I’ve got a math minor and a EE degree, but even back then we were using calculators for most of our long division problems.
I still can do long division, but it’s not something I’m super fast with.
“New Math”, by Tom Lehrer
Don’t judge math skills by a cashier. Fast food places all switched in the 1980’s to cash registers with item icons, automatically calculated totals and maybe even change (?). It was a marked change from the 70’s style where one had to punch in each individual item price.
Abacus skills seem to generally no longer taught to school kids throughout Asia these days. Japan still seems to teach: “Soroban remains part of the national curriculum in many elementary schools.” (Copilot)
There’s a famous proof that most adults cannot understand fractions.
A hamburger chain tried to beat McDonalds by selling a 1/3 pounder at the same price as McD’s quarter pounder. People refused to buy it, because they thought 1/3 was less than 1/4.
Trial & Error is not far from the “official” method.
Make a guess. Divide the number by the guess. Average the 2 numbers. Repeat until the 2 numbers are “close enough.”
Okay, show me. Here’s how I did it. Each line is equivalent to the line above.
16/37 < 29/67 iff
37/16 > 67/29 iff (subtract 2 from each side)
5/16 > 9/29 iff
16/5 < 29/9 iff (sub 3)
1/5 < 2/9 iff
5 > 9/2 which is obviously true.
But I don’t think I could carry this out in my head.
I cross-multiplied (see post 11).
But I like the continued fraction method, too.

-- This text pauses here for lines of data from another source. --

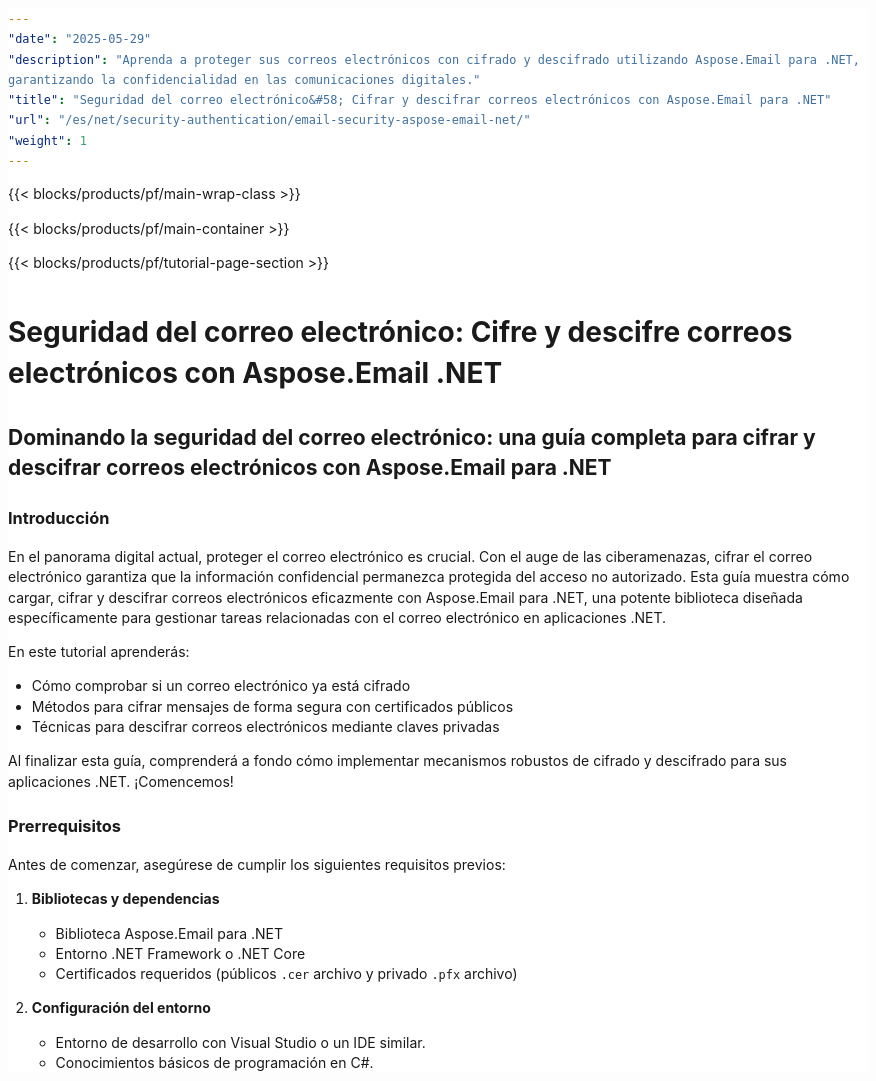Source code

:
 ```yaml
---
"date": "2025-05-29"
"description": "Aprenda a proteger sus correos electrónicos con cifrado y descifrado utilizando Aspose.Email para .NET, garantizando la confidencialidad en las comunicaciones digitales."
"title": "Seguridad del correo electrónico&#58; Cifrar y descifrar correos electrónicos con Aspose.Email para .NET"
"url": "/es/net/security-authentication/email-security-aspose-email-net/"
"weight": 1
---
```


{{< blocks/products/pf/main-wrap-class >}}

{{< blocks/products/pf/main-container >}}

{{< blocks/products/pf/tutorial-page-section >}}
# Seguridad del correo electrónico: Cifre y descifre correos electrónicos con Aspose.Email .NET

## Dominando la seguridad del correo electrónico: una guía completa para cifrar y descifrar correos electrónicos con Aspose.Email para .NET

### Introducción

En el panorama digital actual, proteger el correo electrónico es crucial. Con el auge de las ciberamenazas, cifrar el correo electrónico garantiza que la información confidencial permanezca protegida del acceso no autorizado. Esta guía muestra cómo cargar, cifrar y descifrar correos electrónicos eficazmente con Aspose.Email para .NET, una potente biblioteca diseñada específicamente para gestionar tareas relacionadas con el correo electrónico en aplicaciones .NET.

En este tutorial aprenderás:
- Cómo comprobar si un correo electrónico ya está cifrado
- Métodos para cifrar mensajes de forma segura con certificados públicos
- Técnicas para descifrar correos electrónicos mediante claves privadas

Al finalizar esta guía, comprenderá a fondo cómo implementar mecanismos robustos de cifrado y descifrado para sus aplicaciones .NET. ¡Comencemos!

### Prerrequisitos

Antes de comenzar, asegúrese de cumplir los siguientes requisitos previos:

1. **Bibliotecas y dependencias**
   - Biblioteca Aspose.Email para .NET
   - Entorno .NET Framework o .NET Core
   - Certificados requeridos (públicos `.cer` archivo y privado `.pfx` archivo)

2. **Configuración del entorno**
   - Entorno de desarrollo con Visual Studio o un IDE similar.
   - Conocimientos básicos de programación en C#.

I did the same basic thing as Chronos without the fancy square roots and mental arithmetic. It may be worth spelling it out for anyone getting lost.
29/67 ? 16/37
(29*37)/(67*37) ? (16*67)/(37*67) make the denominators the same
29*37 ? 16*67 ignore the denominators now that they match
1073 > 1072 do the two multiplications (on paper)I don’t recall ever learning this at school, so the whole discussion of that equation has had me mystified from the beginning. And I think of myself as reasonably academically smart.
“Long division” means long division:
11.09053
----------
123.00
1
---
023
21
---
200
0
---
20000
19881
-----
11900
0
-----
1190000
1109025
-------
8097500
6654309
If you look at the Harvard admissions exam from 1869, page 6, or the one from MIT, you can see that finding square roots and cube roots to a few places of decimals was on the test, though the method is not specified: it just asks to show your work.